Господи, ну где эта печать? Я вертелся, уворачиваясь от когтей, лап, клыков, налитых ядом (фиг знает, змея змее рознь, а ну как на них мой иммунитет не действует?), и не переставал думать о том, где может быть эта самая печать.
А может, печать — это сам призрак? Так сказать — два в одном. Сам себе и страж, и сокровище.
Нет, вряд ли. Слишком просто и очевидно.
Стоп — я крутанулся на месте и отрубил ноги мерзкой твари с ужасно длинным носом. Просто. Первая печать должна быть очень простой, это здоровая логика создателя игры, все всегда идет по нарастающей. Причем она еще и ознакомительная, сделанная так, чтобы игрок понял принцип расположения предметов в квестовой цепочке.
Толпа тварей напирала, мечи личей прорубали просто просеки в их телах, но было ясно — нас скоро сомнут.
Тут меня и сшибли с ног, я покатился по полу и буквально уперся носом в узорную мозаику пола в ее центре. Мозаику! Мозаику, которая есть только в центре беседки, остальной пол представлял собой просто мраморные плиты.
— Вставай! — прорычал лич, пластая воздух надо мной мечом. — Ищи!
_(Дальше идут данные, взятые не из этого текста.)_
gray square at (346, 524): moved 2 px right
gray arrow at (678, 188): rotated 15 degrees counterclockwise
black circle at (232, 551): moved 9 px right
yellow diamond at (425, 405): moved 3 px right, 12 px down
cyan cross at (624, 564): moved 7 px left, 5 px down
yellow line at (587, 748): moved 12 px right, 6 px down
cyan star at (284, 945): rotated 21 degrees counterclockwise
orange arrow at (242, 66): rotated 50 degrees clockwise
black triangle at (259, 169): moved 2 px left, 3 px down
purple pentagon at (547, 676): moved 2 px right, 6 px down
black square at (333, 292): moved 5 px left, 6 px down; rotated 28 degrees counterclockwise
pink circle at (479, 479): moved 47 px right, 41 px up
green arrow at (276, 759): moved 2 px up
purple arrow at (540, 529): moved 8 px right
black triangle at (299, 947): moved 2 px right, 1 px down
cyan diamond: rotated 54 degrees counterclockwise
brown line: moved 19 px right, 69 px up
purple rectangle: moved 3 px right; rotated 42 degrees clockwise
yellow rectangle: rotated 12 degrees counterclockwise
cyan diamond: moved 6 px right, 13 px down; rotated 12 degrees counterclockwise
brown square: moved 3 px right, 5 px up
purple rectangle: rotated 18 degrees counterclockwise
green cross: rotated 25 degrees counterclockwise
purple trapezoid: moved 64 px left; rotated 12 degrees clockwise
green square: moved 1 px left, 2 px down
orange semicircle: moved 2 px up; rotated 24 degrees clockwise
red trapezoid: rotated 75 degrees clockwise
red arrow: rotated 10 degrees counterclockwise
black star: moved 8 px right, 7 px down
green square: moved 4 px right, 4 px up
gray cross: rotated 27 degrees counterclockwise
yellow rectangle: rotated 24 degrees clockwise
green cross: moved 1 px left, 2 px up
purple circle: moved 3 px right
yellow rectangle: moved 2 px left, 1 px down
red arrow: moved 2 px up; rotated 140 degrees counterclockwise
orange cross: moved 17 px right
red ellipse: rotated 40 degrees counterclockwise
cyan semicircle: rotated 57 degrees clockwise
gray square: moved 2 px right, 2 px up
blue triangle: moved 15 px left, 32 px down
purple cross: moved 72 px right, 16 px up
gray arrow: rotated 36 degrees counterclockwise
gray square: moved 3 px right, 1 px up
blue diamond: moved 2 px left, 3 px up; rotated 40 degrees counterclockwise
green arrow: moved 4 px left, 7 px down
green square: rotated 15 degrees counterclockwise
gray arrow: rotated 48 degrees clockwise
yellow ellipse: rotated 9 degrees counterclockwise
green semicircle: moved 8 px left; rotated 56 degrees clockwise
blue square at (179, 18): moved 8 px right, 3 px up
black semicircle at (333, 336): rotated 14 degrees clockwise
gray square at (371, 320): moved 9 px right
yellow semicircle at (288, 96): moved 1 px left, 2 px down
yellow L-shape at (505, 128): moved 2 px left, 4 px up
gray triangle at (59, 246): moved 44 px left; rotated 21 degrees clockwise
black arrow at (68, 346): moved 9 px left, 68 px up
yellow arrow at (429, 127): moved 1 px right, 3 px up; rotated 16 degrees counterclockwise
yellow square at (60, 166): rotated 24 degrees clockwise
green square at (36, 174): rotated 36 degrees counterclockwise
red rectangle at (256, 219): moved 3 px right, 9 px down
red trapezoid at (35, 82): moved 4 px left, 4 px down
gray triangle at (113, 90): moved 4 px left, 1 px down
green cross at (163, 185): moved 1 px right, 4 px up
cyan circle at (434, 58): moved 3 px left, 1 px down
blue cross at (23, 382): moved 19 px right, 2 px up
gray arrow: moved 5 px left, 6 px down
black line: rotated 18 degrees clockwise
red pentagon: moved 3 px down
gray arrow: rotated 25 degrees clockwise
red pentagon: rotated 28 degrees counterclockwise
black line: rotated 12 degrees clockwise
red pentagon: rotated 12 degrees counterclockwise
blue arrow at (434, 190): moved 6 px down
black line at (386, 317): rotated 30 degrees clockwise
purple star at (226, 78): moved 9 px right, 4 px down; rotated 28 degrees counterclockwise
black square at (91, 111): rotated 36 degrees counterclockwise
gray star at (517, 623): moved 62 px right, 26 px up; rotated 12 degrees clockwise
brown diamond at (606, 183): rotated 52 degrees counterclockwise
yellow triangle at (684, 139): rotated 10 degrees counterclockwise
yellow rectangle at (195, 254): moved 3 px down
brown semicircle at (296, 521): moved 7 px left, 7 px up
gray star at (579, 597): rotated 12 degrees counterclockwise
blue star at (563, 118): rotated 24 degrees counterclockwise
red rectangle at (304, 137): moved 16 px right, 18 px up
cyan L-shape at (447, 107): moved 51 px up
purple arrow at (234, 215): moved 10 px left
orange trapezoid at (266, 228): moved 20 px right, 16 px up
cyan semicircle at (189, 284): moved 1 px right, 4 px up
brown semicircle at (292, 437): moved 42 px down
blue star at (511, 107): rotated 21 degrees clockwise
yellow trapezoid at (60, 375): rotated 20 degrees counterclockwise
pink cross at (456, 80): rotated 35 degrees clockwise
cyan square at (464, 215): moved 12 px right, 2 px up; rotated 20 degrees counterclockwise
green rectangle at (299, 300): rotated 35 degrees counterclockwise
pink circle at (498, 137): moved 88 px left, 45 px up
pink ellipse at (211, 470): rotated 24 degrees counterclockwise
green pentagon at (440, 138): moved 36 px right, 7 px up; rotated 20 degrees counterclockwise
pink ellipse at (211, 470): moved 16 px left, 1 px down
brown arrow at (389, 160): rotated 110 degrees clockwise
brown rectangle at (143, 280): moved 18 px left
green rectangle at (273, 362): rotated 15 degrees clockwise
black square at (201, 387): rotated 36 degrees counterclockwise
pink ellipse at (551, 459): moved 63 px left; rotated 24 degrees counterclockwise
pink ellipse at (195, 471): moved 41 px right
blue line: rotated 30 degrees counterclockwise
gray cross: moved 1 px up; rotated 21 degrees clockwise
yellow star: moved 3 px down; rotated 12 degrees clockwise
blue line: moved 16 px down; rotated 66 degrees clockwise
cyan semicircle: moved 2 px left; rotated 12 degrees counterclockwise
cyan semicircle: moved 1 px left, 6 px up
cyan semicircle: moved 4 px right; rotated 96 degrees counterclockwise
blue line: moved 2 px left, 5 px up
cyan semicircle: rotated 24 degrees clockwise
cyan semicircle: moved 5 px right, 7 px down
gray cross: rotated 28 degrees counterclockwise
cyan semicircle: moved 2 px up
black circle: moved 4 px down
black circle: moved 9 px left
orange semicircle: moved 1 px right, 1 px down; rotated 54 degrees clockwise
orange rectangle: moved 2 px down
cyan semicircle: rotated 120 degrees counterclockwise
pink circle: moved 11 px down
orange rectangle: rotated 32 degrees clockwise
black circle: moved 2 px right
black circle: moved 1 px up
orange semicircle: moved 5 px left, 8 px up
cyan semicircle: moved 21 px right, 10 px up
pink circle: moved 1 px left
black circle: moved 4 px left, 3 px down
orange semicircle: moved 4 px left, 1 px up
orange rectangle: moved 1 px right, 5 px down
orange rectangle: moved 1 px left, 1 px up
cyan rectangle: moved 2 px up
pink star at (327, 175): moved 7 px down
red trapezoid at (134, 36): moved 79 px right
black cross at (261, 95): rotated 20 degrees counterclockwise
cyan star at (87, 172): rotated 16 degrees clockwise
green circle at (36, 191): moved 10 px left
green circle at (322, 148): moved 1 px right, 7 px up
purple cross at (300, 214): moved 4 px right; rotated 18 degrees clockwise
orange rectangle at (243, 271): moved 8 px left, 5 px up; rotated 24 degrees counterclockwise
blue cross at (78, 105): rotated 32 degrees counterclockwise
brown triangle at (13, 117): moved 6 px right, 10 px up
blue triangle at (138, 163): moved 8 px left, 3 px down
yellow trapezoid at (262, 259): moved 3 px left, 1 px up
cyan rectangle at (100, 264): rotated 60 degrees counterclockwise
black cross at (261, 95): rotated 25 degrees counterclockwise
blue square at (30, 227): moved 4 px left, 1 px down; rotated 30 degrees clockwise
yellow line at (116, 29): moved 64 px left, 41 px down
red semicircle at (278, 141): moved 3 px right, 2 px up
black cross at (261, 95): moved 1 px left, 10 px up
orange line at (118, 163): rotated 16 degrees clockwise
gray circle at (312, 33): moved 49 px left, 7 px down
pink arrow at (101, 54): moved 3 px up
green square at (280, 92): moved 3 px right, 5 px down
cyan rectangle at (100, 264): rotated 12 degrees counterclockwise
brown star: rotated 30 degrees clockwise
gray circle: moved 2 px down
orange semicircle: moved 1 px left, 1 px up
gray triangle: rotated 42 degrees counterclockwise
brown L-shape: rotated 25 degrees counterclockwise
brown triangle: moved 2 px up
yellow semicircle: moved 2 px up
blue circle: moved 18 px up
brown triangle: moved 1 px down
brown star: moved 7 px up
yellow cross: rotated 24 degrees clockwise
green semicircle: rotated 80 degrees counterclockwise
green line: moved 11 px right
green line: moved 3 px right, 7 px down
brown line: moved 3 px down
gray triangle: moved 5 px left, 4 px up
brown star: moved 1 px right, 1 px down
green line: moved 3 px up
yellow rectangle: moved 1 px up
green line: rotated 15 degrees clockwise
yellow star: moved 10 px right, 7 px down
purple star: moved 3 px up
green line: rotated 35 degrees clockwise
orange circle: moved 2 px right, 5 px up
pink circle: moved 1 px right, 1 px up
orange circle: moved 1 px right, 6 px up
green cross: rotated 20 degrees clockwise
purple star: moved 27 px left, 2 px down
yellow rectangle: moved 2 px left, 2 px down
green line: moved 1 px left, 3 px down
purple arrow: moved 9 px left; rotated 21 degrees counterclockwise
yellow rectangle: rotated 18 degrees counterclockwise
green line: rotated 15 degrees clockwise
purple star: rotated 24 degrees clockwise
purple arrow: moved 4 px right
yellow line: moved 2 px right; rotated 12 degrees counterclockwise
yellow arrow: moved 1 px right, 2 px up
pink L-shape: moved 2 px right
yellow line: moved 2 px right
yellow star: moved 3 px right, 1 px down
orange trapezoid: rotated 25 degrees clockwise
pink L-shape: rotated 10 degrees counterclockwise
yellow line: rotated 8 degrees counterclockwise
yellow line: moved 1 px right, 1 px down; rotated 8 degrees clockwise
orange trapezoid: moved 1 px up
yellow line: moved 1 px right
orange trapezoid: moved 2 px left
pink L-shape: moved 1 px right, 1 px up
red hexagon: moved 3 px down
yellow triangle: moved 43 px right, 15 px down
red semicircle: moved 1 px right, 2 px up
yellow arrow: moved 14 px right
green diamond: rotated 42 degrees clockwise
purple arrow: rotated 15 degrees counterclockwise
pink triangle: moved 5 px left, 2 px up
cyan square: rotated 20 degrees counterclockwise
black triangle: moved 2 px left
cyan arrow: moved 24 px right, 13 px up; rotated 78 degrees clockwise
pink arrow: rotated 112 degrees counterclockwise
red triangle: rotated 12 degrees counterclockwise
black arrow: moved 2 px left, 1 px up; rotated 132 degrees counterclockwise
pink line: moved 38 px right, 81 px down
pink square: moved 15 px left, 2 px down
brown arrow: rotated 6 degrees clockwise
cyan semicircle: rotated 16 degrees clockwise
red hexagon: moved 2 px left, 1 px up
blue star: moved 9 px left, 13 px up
— Уже нашел. — Я вскочил на ноги и воткнул меч в пол. Ну, а что еще я мог сделать? Мне же не объяснили, как именно надо взламывать эту самую печать. В данном случае прекрасно подошел бы лом, но где я его возьму?
В небесах загромыхало, пол, в том месте, где я нанес удар, начал наливаться багрянцем.
— Э-эх! — Я снова воткнул меч в пол. — Э-эх!
Не сломался бы!
Не успел. На седьмом ударе мозаика треснула, разламываясь так, как будто ее долбанули кулаком изнутри, и оттуда выплеснулся столб ярко-красного пламени, не обжигающего, но слепящего. Нечисть, уже переставшая пытаться нас убить, только завидев это пламя, одновременно жалобно взвыла и пропала с той скоростью, с которой пропадает мороженое из тарелки шестилетнего сластены.
— Что вы наделали! — это был призрак, он заорал так, что перекрыл все остальные звуки. — Что!
— Воспользовались правом выбора. — Я сделал несколько шагов назад и прищурился — очень уж ярко пыхало от разлома светом.
— Вы погубили этот мир, — призрак был уже внутри беседки, рядом со мной. — Но моей вины в этом нет, я сделал все, что мог.
Он приблизился к столбу пламенного света и шагнул в него, моментально исчезнув.
Вами выполнено задание "Удар по мирозданию".
Награды за прохождение задания:
7000 опыта;
5000 золотых;
Одноручный меч "Драконий коготь";
Элитный набор зелий "На все случаи";
Элитный свиток "Ночные тени".
А деяние? Деяние где? Ну там "Взломщик с квалификацией", или "Разрушитель реликвий"? Нету. Обидно.
Вам предложено принять задание "Храм в джунглях".
Данное задание является стартовым в цепочке квестов "Путь ко второй печати".
Условие — найти скрытую комнату в Обезьяньем храме, что в джунглях Юга, и пообщаться с тамошним обитателем.
Награды за прохождение задания:
3500 опыта;
2000 золотых;
Рецепт редкого зелья;
Получение следующего квеста цепочки.
Принять?
Опять? Я же там был уже? И вроде как больше одного раза в этот храм не зайдешь?
Прогресс выполнения цепочки заданий "Прах пяти печатей" — взломана одна печать из пяти.
Время, затраченное вами на то, чтобы сломать первую печать — 2 минуты 18 секунд.
Время, отведенное вам на выполнение данного действия (с учетом привлеченных вами сил) — 3 минуты 00 секунд.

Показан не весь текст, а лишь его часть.